Прождав часа три сбежавшего, Маврикий сказал:
— Наверно, министр ему предложил убежище в Англии, не пожелав сообщить об этом нам.
— Вернее всего, вернее всего, — таинственно произнес простоватенький штурман и дал полный в Омск.
В это время года, когда по реке в самые ближайшие дни должно поплыть сало, трудно продать катер. Но в верховьях Иртыша зима приходит позднее. Может быть, кто-то из беженцев захочет податься в далекие степные места или дальше по Иртышу до Китая.
В Омске кочегары получили расчет и оставили катер. Поселились на окраине города. В континентальном Омске зима наступает осенью. Вспоминая прошлую закамскую зиму, друзья начали свои покупки с полушубков.
Омерзительную картину представлял собою Омск на рубеже осени и зимы 1919 года. Вавилон.
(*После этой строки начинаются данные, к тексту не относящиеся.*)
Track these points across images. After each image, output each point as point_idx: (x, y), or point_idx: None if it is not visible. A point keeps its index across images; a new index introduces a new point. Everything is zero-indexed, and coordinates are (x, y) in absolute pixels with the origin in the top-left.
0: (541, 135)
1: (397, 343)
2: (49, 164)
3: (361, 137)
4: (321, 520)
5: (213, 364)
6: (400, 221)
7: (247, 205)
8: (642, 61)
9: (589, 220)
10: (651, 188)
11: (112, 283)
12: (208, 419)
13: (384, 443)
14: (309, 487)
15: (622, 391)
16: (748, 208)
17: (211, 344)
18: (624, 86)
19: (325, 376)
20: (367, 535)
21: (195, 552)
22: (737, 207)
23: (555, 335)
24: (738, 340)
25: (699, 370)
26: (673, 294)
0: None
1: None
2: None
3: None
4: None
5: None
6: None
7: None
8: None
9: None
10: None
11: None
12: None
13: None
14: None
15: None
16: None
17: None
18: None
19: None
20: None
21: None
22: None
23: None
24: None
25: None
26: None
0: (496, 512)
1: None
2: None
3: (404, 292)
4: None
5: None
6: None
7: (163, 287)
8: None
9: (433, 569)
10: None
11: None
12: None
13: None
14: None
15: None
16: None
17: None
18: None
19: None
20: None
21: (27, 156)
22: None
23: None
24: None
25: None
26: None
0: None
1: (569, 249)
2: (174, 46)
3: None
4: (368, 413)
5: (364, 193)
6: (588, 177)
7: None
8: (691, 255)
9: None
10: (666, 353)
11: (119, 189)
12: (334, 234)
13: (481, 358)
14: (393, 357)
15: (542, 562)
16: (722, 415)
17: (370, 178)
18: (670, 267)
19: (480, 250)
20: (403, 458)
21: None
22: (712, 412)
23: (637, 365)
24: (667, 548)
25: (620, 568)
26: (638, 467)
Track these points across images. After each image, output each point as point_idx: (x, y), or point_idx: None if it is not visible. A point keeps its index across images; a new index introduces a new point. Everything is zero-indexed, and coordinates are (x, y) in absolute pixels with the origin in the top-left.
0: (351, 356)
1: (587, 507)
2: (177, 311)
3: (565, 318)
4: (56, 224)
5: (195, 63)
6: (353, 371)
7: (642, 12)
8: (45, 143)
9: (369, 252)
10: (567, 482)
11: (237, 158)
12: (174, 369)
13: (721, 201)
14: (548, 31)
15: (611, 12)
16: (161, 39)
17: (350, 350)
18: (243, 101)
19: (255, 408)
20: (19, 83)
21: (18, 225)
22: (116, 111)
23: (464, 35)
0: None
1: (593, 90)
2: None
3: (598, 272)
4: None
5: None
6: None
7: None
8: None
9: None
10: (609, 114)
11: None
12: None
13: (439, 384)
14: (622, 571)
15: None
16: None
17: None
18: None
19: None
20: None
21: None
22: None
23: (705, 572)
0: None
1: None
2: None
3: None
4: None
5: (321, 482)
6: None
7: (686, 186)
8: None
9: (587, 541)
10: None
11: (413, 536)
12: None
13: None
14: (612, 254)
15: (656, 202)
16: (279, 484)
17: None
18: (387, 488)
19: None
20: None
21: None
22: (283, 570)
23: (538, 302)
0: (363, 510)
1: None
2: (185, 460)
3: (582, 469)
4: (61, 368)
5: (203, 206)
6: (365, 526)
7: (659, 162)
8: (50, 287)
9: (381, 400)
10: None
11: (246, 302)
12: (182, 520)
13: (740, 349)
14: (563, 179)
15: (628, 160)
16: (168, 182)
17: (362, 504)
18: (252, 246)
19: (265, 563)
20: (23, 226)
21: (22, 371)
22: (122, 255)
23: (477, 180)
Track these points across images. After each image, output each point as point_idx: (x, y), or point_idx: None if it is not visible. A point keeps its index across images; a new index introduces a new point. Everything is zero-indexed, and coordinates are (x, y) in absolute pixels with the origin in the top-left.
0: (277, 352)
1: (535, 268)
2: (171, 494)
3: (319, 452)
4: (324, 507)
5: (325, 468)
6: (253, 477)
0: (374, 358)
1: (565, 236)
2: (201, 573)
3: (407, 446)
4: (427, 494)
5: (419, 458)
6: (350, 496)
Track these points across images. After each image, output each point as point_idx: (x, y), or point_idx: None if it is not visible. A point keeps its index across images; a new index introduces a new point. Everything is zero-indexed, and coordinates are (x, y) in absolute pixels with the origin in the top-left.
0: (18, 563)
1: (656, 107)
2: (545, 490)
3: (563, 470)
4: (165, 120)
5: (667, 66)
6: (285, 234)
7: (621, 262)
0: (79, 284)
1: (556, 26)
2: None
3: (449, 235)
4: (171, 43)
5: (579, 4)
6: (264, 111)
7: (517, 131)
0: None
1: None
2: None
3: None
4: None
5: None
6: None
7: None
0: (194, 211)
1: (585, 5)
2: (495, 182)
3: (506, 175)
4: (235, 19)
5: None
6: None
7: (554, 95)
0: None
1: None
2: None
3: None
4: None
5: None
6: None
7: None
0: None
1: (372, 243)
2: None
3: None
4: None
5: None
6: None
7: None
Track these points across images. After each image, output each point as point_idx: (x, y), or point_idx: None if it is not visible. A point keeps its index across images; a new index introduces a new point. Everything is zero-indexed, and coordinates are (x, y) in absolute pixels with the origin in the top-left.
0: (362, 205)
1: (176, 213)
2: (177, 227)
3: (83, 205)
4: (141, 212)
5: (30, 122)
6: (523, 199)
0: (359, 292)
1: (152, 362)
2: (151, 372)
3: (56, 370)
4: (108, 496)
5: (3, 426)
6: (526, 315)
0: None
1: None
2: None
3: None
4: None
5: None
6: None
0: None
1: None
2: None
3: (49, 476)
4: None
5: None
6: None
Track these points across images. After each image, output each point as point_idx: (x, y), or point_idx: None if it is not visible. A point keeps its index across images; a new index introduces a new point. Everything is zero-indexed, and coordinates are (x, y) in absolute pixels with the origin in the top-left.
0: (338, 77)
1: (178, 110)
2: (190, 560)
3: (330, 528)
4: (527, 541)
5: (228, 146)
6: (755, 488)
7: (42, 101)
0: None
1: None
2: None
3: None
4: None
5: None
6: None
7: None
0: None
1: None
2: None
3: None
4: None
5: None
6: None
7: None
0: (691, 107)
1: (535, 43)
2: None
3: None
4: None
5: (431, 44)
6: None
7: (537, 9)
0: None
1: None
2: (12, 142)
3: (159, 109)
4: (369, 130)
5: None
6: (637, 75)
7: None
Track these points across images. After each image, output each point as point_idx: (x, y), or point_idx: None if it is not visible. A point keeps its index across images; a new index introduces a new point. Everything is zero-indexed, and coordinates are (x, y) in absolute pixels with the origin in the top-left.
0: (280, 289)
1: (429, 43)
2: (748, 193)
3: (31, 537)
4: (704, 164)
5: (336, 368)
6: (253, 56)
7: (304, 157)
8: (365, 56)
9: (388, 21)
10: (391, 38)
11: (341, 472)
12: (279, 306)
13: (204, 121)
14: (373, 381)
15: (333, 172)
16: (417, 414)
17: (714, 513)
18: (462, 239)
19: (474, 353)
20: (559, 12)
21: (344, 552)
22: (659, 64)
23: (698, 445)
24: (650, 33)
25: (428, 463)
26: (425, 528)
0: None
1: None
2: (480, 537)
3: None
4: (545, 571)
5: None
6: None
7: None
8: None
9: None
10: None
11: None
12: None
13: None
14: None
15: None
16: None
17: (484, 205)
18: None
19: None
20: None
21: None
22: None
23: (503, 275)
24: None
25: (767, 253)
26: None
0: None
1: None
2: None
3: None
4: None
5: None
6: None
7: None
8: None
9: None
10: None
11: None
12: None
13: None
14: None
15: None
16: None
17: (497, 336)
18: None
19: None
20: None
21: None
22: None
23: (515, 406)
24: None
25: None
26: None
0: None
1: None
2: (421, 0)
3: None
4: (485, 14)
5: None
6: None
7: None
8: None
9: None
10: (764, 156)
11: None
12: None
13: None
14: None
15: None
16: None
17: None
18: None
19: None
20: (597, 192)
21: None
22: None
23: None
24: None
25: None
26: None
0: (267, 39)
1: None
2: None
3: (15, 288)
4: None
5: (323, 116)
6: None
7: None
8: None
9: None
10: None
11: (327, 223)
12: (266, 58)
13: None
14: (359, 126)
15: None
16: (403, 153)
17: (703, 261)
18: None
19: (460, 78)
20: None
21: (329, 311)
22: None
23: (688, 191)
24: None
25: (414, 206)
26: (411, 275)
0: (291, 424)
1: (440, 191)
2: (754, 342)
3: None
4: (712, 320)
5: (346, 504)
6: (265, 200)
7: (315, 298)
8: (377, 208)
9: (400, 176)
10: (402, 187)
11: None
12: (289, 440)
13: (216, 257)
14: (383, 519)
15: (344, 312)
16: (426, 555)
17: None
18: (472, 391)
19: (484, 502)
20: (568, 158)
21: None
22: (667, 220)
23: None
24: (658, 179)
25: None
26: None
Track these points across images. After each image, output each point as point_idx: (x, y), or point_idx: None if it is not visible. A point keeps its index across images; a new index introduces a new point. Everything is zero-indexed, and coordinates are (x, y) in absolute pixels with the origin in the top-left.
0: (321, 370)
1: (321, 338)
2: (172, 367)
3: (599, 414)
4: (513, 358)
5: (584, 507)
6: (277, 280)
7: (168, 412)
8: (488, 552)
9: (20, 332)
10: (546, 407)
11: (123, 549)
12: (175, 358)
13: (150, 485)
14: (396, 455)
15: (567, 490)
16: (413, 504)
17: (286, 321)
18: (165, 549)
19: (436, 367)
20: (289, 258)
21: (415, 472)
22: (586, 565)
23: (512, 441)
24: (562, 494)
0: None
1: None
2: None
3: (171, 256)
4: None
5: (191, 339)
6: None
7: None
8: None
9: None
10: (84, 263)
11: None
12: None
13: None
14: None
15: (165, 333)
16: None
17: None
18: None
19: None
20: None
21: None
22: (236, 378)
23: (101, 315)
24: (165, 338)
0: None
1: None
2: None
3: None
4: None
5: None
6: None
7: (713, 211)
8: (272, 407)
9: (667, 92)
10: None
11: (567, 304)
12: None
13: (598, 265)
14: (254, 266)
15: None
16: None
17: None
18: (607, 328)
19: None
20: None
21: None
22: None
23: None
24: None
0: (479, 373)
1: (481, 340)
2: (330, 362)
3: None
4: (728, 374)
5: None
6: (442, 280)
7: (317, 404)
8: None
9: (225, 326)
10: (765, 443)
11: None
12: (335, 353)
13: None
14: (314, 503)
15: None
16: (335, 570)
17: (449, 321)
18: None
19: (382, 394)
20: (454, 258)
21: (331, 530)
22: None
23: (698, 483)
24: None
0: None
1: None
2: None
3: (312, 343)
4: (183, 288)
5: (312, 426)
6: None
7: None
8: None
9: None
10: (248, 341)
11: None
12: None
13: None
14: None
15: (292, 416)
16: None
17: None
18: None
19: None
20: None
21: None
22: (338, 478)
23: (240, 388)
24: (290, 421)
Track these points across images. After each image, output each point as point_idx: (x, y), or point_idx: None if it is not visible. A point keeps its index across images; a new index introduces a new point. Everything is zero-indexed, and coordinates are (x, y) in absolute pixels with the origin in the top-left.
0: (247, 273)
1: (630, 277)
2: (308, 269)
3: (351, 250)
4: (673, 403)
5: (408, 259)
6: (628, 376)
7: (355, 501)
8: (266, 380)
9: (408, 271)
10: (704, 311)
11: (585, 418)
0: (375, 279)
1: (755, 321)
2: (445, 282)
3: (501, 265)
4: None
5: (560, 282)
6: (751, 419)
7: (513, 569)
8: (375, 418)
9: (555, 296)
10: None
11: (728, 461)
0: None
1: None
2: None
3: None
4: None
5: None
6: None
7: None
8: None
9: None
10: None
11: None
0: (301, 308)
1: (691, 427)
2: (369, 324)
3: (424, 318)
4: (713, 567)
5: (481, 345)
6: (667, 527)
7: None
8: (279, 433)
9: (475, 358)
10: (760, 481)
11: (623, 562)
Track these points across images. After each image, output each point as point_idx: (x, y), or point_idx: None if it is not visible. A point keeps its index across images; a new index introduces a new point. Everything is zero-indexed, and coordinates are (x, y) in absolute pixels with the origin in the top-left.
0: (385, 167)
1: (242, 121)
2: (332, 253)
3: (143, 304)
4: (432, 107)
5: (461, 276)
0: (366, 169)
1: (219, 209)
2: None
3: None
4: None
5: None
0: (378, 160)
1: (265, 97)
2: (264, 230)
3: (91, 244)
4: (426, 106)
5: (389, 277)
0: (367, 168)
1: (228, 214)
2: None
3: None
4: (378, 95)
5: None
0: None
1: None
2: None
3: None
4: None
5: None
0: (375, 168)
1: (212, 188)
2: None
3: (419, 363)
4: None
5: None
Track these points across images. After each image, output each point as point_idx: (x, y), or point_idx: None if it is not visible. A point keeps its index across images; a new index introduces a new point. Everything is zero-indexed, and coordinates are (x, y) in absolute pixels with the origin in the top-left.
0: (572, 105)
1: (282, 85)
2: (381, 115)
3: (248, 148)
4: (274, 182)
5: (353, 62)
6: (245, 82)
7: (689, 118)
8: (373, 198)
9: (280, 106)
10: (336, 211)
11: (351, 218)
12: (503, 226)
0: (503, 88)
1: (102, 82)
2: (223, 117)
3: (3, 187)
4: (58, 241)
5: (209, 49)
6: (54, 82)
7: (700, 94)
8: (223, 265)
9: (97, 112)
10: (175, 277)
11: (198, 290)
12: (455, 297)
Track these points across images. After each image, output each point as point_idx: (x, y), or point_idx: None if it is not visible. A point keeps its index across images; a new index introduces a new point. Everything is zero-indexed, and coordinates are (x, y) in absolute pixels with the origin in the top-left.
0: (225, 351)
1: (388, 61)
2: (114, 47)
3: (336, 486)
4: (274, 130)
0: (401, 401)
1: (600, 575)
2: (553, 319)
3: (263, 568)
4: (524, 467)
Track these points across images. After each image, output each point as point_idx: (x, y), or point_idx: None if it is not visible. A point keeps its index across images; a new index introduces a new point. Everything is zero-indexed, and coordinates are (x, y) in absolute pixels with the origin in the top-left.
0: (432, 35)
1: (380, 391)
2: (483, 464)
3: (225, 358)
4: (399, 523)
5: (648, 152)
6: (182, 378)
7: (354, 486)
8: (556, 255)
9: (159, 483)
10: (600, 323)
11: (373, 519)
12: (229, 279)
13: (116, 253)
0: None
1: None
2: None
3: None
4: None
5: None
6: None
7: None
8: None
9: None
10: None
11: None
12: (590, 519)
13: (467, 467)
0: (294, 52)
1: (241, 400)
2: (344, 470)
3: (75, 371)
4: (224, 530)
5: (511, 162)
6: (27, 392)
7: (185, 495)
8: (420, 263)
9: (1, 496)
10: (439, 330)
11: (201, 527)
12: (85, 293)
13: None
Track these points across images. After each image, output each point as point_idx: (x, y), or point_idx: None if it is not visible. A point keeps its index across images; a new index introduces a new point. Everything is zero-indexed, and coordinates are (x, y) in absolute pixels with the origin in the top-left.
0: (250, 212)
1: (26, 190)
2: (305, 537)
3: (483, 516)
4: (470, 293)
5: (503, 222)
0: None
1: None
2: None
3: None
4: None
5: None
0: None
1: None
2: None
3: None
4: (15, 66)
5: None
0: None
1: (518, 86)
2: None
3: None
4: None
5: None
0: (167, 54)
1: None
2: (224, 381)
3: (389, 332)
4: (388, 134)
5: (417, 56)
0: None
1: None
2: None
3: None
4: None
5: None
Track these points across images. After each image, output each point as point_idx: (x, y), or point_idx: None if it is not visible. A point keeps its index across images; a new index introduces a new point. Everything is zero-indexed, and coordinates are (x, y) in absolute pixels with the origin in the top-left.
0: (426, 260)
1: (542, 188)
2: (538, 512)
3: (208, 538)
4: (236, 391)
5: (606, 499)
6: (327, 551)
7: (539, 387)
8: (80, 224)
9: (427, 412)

Колчак и его правительство словно вывернули все пороки бросаемых здесь верховным правителем, веривших в него и надеявшихся восстановить потерянное в Октябре 1917 года.
Здесь собралась буржуазия всех отраслей, родов и оттенков. И каждый хотел выжить. А выжить можно было, только проскочив по узенькой ниточке железной дороги на Восток, к океану. А как?
Хорошо у кого есть что дать. На бумажные колчаковские деньги и не смотрят. И если берут их, то на текущие, рыночные расходы.
Непрелов и Мерцаев проскочили. У них было что дать. Особенно у Непрелова. Он похоронил Музочку Шишигину и взял у нее остальное, зашитое для маскировки в плюшевого медвежонка, который был ей мил с детства. Простая, наивная, а вместе с тем неожиданная хитрость. Герасим Петрович распорол медвежонка. Не пропадать же золотым золотникам и сверкающим каратам. Его счастье. Такова судьба.
Черным чревом города был теперь рынок. Впрочем, не один. На всех улицах шла купля-продажа.